COGNITION
| Collection | International Encyclopedia of Systems and Cybernetics |
|---|---|
| Year | 2004 |
| Vol. (num.) | 2(1) |
| ID | ◀ 471 ▶ |
| Object type | General information, Epistemology, ontology or semantics |
The acquisition of an ordered and operative understanding of ourselves and our environment.
H. MATURANA thus states the autopoietic view on cognition:“… reality and its cognition had to (i.e. have to) be accepted as a mode of operation of the nervous system as a closed neuronal network” (1979, p.25).
He also writes: “Living systems are cognitive systems, and living as a process is a process of cognition” (1980, p.13).

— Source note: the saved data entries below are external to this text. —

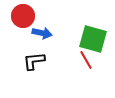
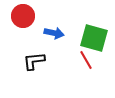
blue arrow: moved 12 px right
green square: moved 1 px right, 1 px up
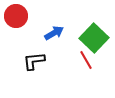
red circle: moved 7 px left
blue arrow: rotated 42 degrees counterclockwise
green square: rotated 28 degrees clockwise
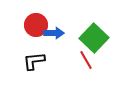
red circle: moved 20 px right, 9 px down
blue arrow: rotated 30 degrees clockwise
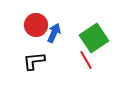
blue arrow: rotated 66 degrees counterclockwise
green square: rotated 12 degrees clockwise
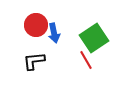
blue arrow: rotated 144 degrees clockwise
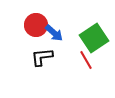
blue arrow: rotated 36 degrees counterclockwise
black L-shape: moved 8 px right, 4 px up
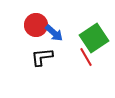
red line: moved 3 px up
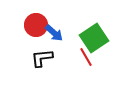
black L-shape: moved 1 px down
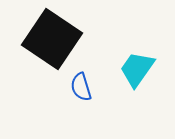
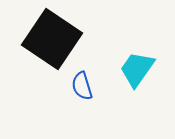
blue semicircle: moved 1 px right, 1 px up
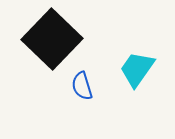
black square: rotated 10 degrees clockwise
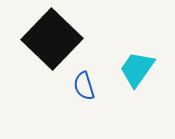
blue semicircle: moved 2 px right
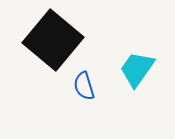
black square: moved 1 px right, 1 px down; rotated 4 degrees counterclockwise
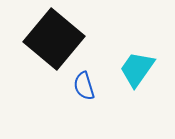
black square: moved 1 px right, 1 px up
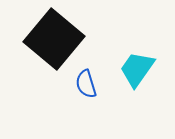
blue semicircle: moved 2 px right, 2 px up
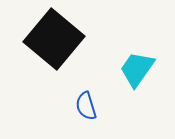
blue semicircle: moved 22 px down
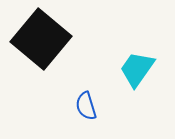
black square: moved 13 px left
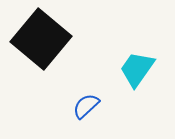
blue semicircle: rotated 64 degrees clockwise
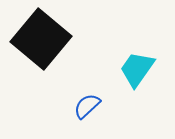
blue semicircle: moved 1 px right
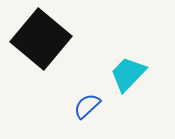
cyan trapezoid: moved 9 px left, 5 px down; rotated 9 degrees clockwise
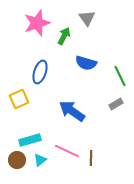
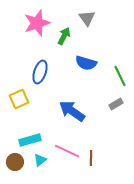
brown circle: moved 2 px left, 2 px down
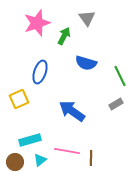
pink line: rotated 15 degrees counterclockwise
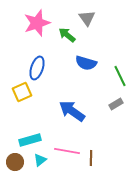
green arrow: moved 3 px right, 1 px up; rotated 78 degrees counterclockwise
blue ellipse: moved 3 px left, 4 px up
yellow square: moved 3 px right, 7 px up
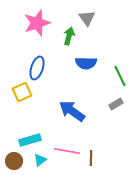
green arrow: moved 2 px right, 1 px down; rotated 66 degrees clockwise
blue semicircle: rotated 15 degrees counterclockwise
brown circle: moved 1 px left, 1 px up
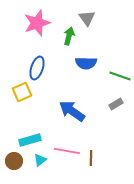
green line: rotated 45 degrees counterclockwise
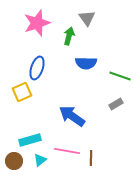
blue arrow: moved 5 px down
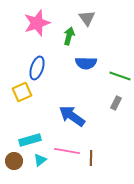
gray rectangle: moved 1 px up; rotated 32 degrees counterclockwise
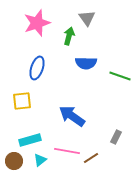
yellow square: moved 9 px down; rotated 18 degrees clockwise
gray rectangle: moved 34 px down
brown line: rotated 56 degrees clockwise
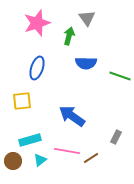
brown circle: moved 1 px left
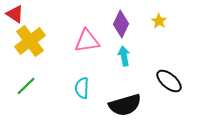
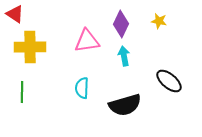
yellow star: rotated 21 degrees counterclockwise
yellow cross: moved 6 px down; rotated 36 degrees clockwise
green line: moved 4 px left, 6 px down; rotated 45 degrees counterclockwise
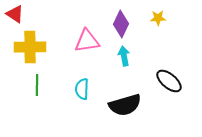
yellow star: moved 1 px left, 3 px up; rotated 14 degrees counterclockwise
cyan semicircle: moved 1 px down
green line: moved 15 px right, 7 px up
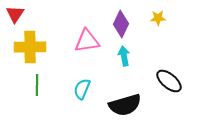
red triangle: rotated 30 degrees clockwise
cyan semicircle: rotated 20 degrees clockwise
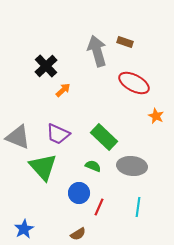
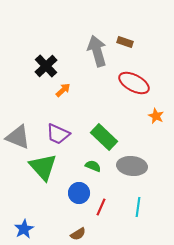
red line: moved 2 px right
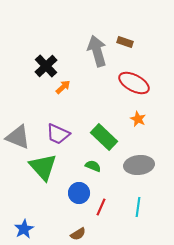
orange arrow: moved 3 px up
orange star: moved 18 px left, 3 px down
gray ellipse: moved 7 px right, 1 px up; rotated 12 degrees counterclockwise
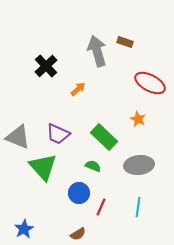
red ellipse: moved 16 px right
orange arrow: moved 15 px right, 2 px down
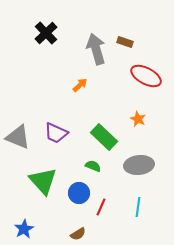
gray arrow: moved 1 px left, 2 px up
black cross: moved 33 px up
red ellipse: moved 4 px left, 7 px up
orange arrow: moved 2 px right, 4 px up
purple trapezoid: moved 2 px left, 1 px up
green triangle: moved 14 px down
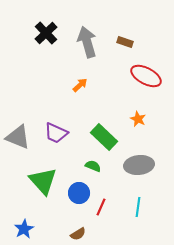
gray arrow: moved 9 px left, 7 px up
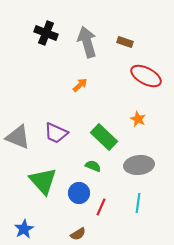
black cross: rotated 25 degrees counterclockwise
cyan line: moved 4 px up
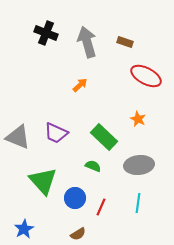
blue circle: moved 4 px left, 5 px down
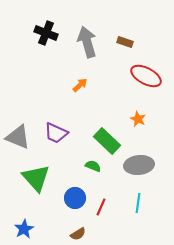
green rectangle: moved 3 px right, 4 px down
green triangle: moved 7 px left, 3 px up
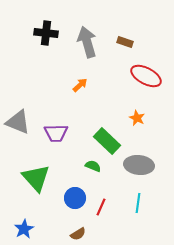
black cross: rotated 15 degrees counterclockwise
orange star: moved 1 px left, 1 px up
purple trapezoid: rotated 25 degrees counterclockwise
gray triangle: moved 15 px up
gray ellipse: rotated 12 degrees clockwise
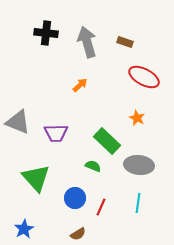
red ellipse: moved 2 px left, 1 px down
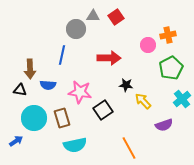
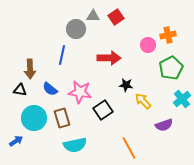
blue semicircle: moved 2 px right, 4 px down; rotated 35 degrees clockwise
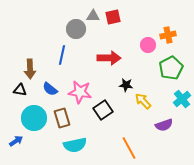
red square: moved 3 px left; rotated 21 degrees clockwise
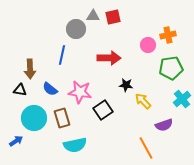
green pentagon: rotated 20 degrees clockwise
orange line: moved 17 px right
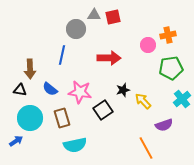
gray triangle: moved 1 px right, 1 px up
black star: moved 3 px left, 5 px down; rotated 24 degrees counterclockwise
cyan circle: moved 4 px left
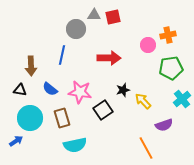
brown arrow: moved 1 px right, 3 px up
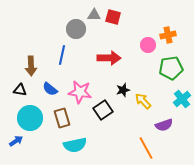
red square: rotated 28 degrees clockwise
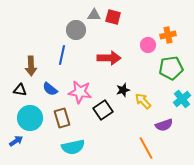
gray circle: moved 1 px down
cyan semicircle: moved 2 px left, 2 px down
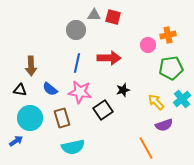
blue line: moved 15 px right, 8 px down
yellow arrow: moved 13 px right, 1 px down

As to “ reality”, this view may seem somewhat extreme. We should perhaps speak here of “perceived reality”.
As to cognition, we seemingly cannot do without some explanation about the autogenesis of such “closed neural networks”.
Also von FOERSTER presented “… evidence that cognition is a continuously recursive computation of descriptions of reality” (K. WILSON, 1979, p.32).
This amounts to an analogy of the brain as a biological computer. This analogy however should be taken with much care, because the brain, in any case, is obviously not a simple sequential computer and appearently constructs, in some not yet very well understood way, its own recursive algorithms.